No connection defined to upload files/jars
I am trying to execute a PySpark recipe on a remote AWS EMR Spark cluster and I am getting:
Your Spark settings don't define a temporary storage for yarn-cluster mode in act.compute_prepdataset1_NP: No connection defined to upload files/jars
I am using this runtime configuration:
I also tried adding:
spark.yarn.stagingDir -> hdfs://ip-172-31-43-168.ec2.internal:8020/user/hadoop/.sparkStaging/
From the command line I can successfully run:
spark-submit --master yarn --deploy-mode cluster --conf spark.executor.memory=4G --conf spark.driver.memory=1G --conf spark.executor.cores=1 --conf spark.num.executors=2 --conf spark.yarn.am.memory=1024m --conf spark.yarn.am.cores=1 test_job.py
which mean the communication between the client and the AWS EMR Spark cluster is working fine. I also have S3 and hdfs_root connections working fine.
Thank you!
Operating system used: Amazon Linux 2023
Best Answer
-
All set! I had the wrong jars.
DSS is working perfectly with AWS EMR v6.15.0 and the very latest v7.1.0What an amazing product!

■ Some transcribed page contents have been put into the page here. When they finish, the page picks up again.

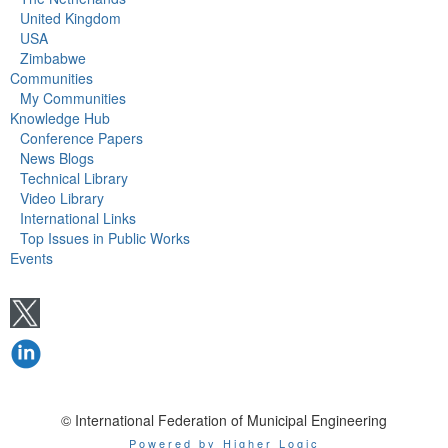
United Kingdom
USA
Zimbabwe
Communities
My Communities
Knowledge Hub
Conference Papers
News Blogs
Technical Library
Video Library
International Links
Top Issues in Public Works
Events
© International Federation of Municipal Engineering
Powered by Higher Logic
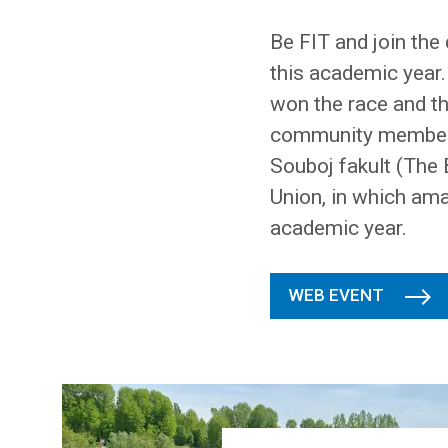
Be FIT and join the
this academic year.
won the race and th
community members 
Souboj fakult (The 
Union, in which ama
academic year.
WEB EVENT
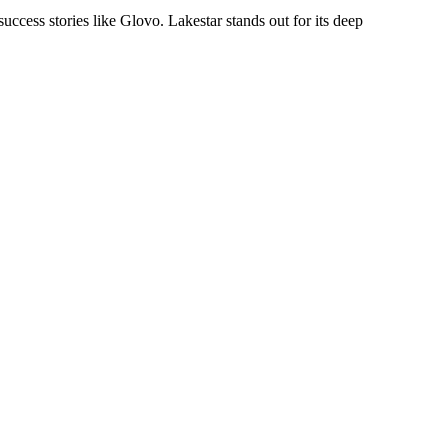
uccess stories like Glovo. Lakestar stands out for its deep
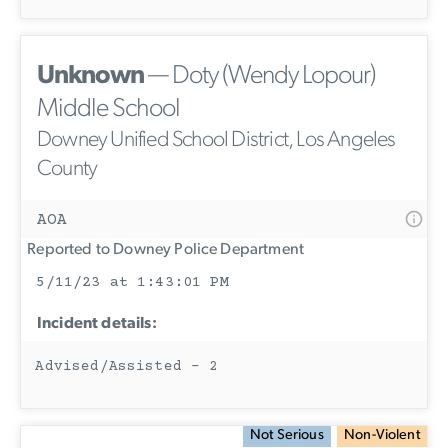
Unknown
— Doty (Wendy Lopour)
Middle School
Downey Unified School District, Los Angeles
County
AOA
Reported to Downey Police Department
5/11/23 at 1:43:01 PM
Incident details:
Advised/Assisted - 2
Not Serious
Non-Violent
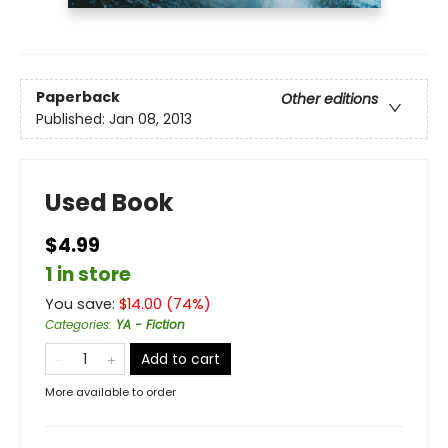
Paperback
Other editions
Published:
Jan 08, 2013
Used Book
$4.99
1 in store
You save:
$
14.00
(
74
%)
Categories
:
YA - Fiction
Add to cart
More available to order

I can not say enough good things about the people that developed and continue to develop it.
Answers
-
"yarnClusterSettings":{ "connectionName":"hdfs_root", "location":"/user/hadoop/.sparkStaging/" }
I overcame that problem; this one:
2024-06-03 09:15:54,513 INFO Not running pyspark-over-k8s in cluster mode, not distributing
will be more difficult to overcome. The idea was to run it over the AWS EMR cluster, which I understand is, or will be, deprecated. Not a good decision as far as I am concerned.